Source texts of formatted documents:
▬▬▬▬▬▬
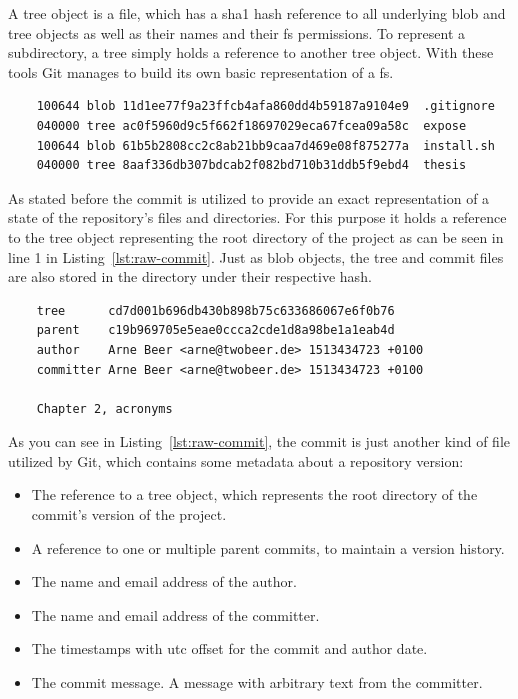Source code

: A tree object is a file, which has a \ac{sha1} hash reference to all underlying blob and tree objects as well as their names and their \ac{fs} permissions.
To represent a subdirectory, a tree simply holds a reference to another tree object.
With these tools Git manages to build its own basic representation of a \ac{fs}.

\begin{verbatim}
    100644 blob 11d1ee77f9a23ffcb4afa860dd4b59187a9104e9  .gitignore
    040000 tree ac0f5960d9c5f662f18697029eca67fcea09a58c  expose
    100644 blob 61b5b2808cc2c8ab21bb9caa7d469e08f875277a  install.sh
    040000 tree 8aaf336db307bdcab2f082bd710b31ddb5f9ebd4  thesis
\end{verbatim}
\begingroup
{}
\endgroup

As stated before the commit is utilized to provide an exact representation of a state of the repository's files and directories.
For this purpose it holds a reference to the tree object representing the root directory of the project as can be seen in line 1 in Listing~\ref{lst:raw-commit}.
Just as blob objects, the tree and commit files are also stored in the  directory under their respective hash.

\begin{verbatim}
    tree      cd7d001b696db430b898b75c633686067e6f0b76
    parent    c19b969705e5eae0ccca2cde1d8a98be1a1eab4d
    author    Arne Beer <arne@twobeer.de> 1513434723 +0100
    committer Arne Beer <arne@twobeer.de> 1513434723 +0100

    Chapter 2, acronyms
\end{verbatim}
\begingroup
{}
\endgroup

As you can see in Listing~\ref{lst:raw-commit}, the commit is just another kind of file utilized by Git, which contains some metadata about a repository version:

\begin{itemize}
    \item The reference to a tree object, which represents the root directory of the commit's version of the project.
    \item A reference to one or multiple parent commits, to maintain a version history.
    \item The name and email address of the author.
    \item The name and email address of the committer.
    \item The timestamps with \ac{utc} offset for the commit and author date.
    \item The commit message. A message with arbitrary text from the committer.
\end{itemize}

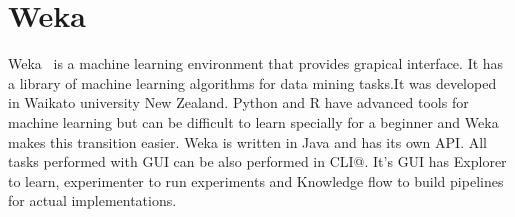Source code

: \section{Weka}

Weka~\cite{hid-sp18-413-weka} is a machine learning environment that provides
grapical interface. It has a library of machine learning algorithms for data
mining tasks.It was developed in Waikato university New Zealand. Python and R
have advanced tools for machine learning but can be difficult to learn specially
for a beginner and Weka makes this transition easier. Weka is written in Java
and has its own API\@. All tasks performed with GUI can be also performed in
CLI@\@. It's GUI has Explorer to learn, experimenter to run experiments and
Knowledge flow to build pipelines for actual implementations.
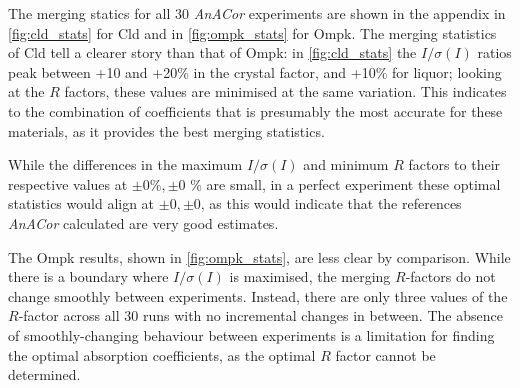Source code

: The merging statics for all 30 \textit{AnACor} experiments are shown in the appendix in \cref{fig:cld_stats} for Cld and in \cref{fig:ompk_stats} for Ompk. The merging statistics of Cld tell a clearer story than that of Ompk: in \cref{fig:cld_stats} the $I/\sigma(I)$ ratios peak between +10 and +20\% in the crystal factor, and +10\% for liquor; looking at the $R$ factors, these values are minimised at the same variation. This indicates to the combination of coefficients that is presumably the most accurate for these materials, as it provides the best merging statistics.

While the differences in the maximum $I/\sigma(I)$ and minimum $R$ factors to their respective values at $\pm0 \%,\pm0$ \% are small, in a perfect experiment these optimal statistics would align at $\pm0,\pm0$, as this would indicate that the references \textit{AnACor} calculated are very good estimates. %

The Ompk results, shown in \cref{fig:ompk_stats}, are less clear by comparison. While there is a boundary where $I/\sigma(I)$ is maximised, the merging $R$-factors do not change smoothly between experiments. Instead, there are only three values of the $R$-factor across all 30 runs with no incremental changes in between. %
The absence of smoothly-changing behaviour between experiments is a limitation for finding the optimal absorption coefficients, as the optimal $R$ factor cannot be determined.%




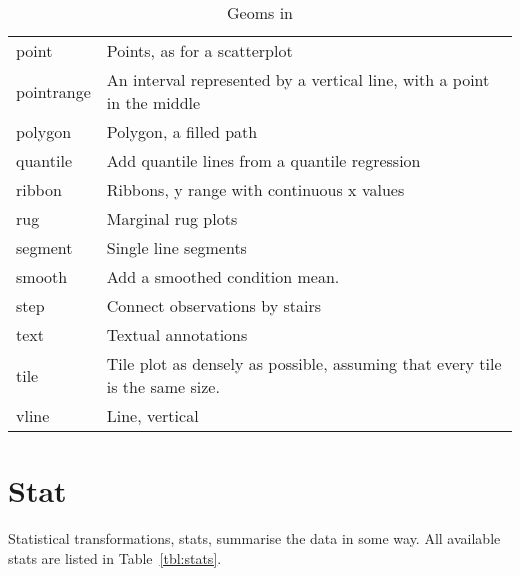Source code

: \begin{table}
\begin{center}
\begin{tabular}{lp{3in}}
      point        & Points, as for a scatterplot                                                 \\
      pointrange   & An interval represented by a vertical line, with a point in the middle       \\
      polygon      & Polygon, a filled path                                                       \\
      quantile     & Add quantile lines from a quantile regression                                \\
      ribbon       & Ribbons, y range with continuous x values                                    \\
      rug          & Marginal rug plots                                                           \\
      segment      & Single line segments                                                         \\
      smooth       & Add a smoothed condition mean.                                               \\
      step         & Connect observations by stairs                                               \\
      text         & Textual annotations                                                          \\
      tile         & Tile plot as densely as possible, assuming that every tile is the same size. \\
      vline        & Line, vertical                                                               \\
  
      \bottomrule
  \end{tabular}
  \end{center}
  \caption{Geoms in \ggplot}
  \label{tbl:geoms}
\end{table}


\section{Stat}
\label{sec:stat}

Statistical transformations, stats, summarise the data in some way.  All available stats are listed in Table~\ref{tbl:stats}. 

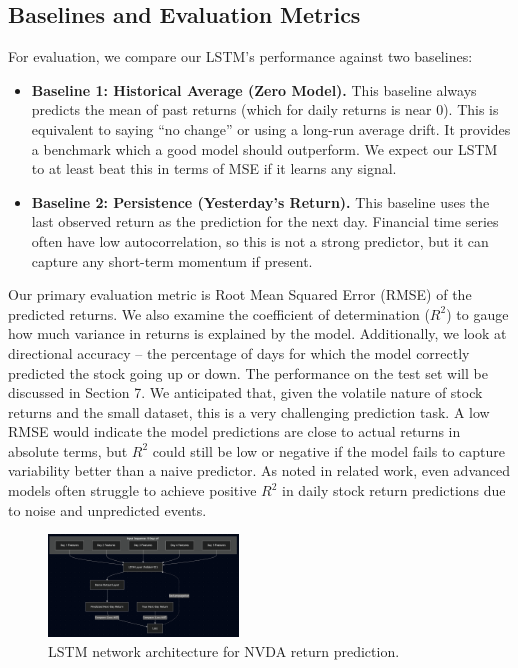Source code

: \documentclass[conference]{IEEEtran}
\begin{document}
\subsection{Baselines and Evaluation Metrics}
For evaluation, we compare our LSTM’s performance against two baselines:
\begin{itemize}
	\item \textbf{Baseline 1: Historical Average (Zero Model).} This baseline always predicts the mean of past returns (which for daily returns is near 0). This is equivalent to saying “no change” or using a long-run average drift. It provides a benchmark which a good model should outperform. We expect our LSTM to at least beat this in terms of MSE if it learns any signal.
	\item \textbf{Baseline 2: Persistence (Yesterday’s Return).} This baseline uses the last observed return as the prediction for the next day. Financial time series often have low autocorrelation, so this is not a strong predictor, but it can capture any short-term momentum if present.
\end{itemize}
Our primary evaluation metric is Root Mean Squared Error (RMSE) of the predicted returns. We also examine the coefficient of determination ($R^2$) to gauge how much variance in returns is explained by the model. Additionally, we look at directional accuracy – the percentage of days for which the model correctly predicted the stock going up or down. The performance on the test set will be discussed in Section 7. We anticipated that, given the volatile nature of stock returns and the small dataset, this is a very challenging prediction task. A low RMSE would indicate the model predictions are close to actual returns in absolute terms, but $R^2$ could still be low or negative if the model fails to capture variability better than a naive predictor. As noted in related work, even advanced models often struggle to achieve positive $R^2$ in daily stock return predictions due to noise and unpredicted events.

\begin{figure}[ht]
	\centering
	\includegraphics[width=0.45\textwidth]{lstm_architecture.png}
	\caption{LSTM network architecture for NVDA return prediction.}
	\label{fig:lstm_architecture}
\end{figure}
\end{document}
▬▬▬▬▬▬
- [What you need to do]:
Take every line from the data that includes the word "coefficients".

- [Solution below]:
: The merging statics for all 30 \textit{AnACor} experiments are shown in the appendix in \cref{fig:cld_stats} for Cld and in \cref{fig:ompk_stats} for Ompk. The merging statistics of Cld tell a clearer story than that of Ompk: in \cref{fig:cld_stats} the $I/\sigma(I)$ ratios peak between +10 and +20\% in the crystal factor, and +10\% for liquor; looking at the $R$ factors, these values are minimised at the same variation. This indicates to the combination of coefficients that is presumably the most accurate for these materials, as it provides the best merging statistics.
The absence of smoothly-changing behaviour between experiments is a limitation for finding the optimal absorption coefficients, as the optimal $R$ factor cannot be determined.%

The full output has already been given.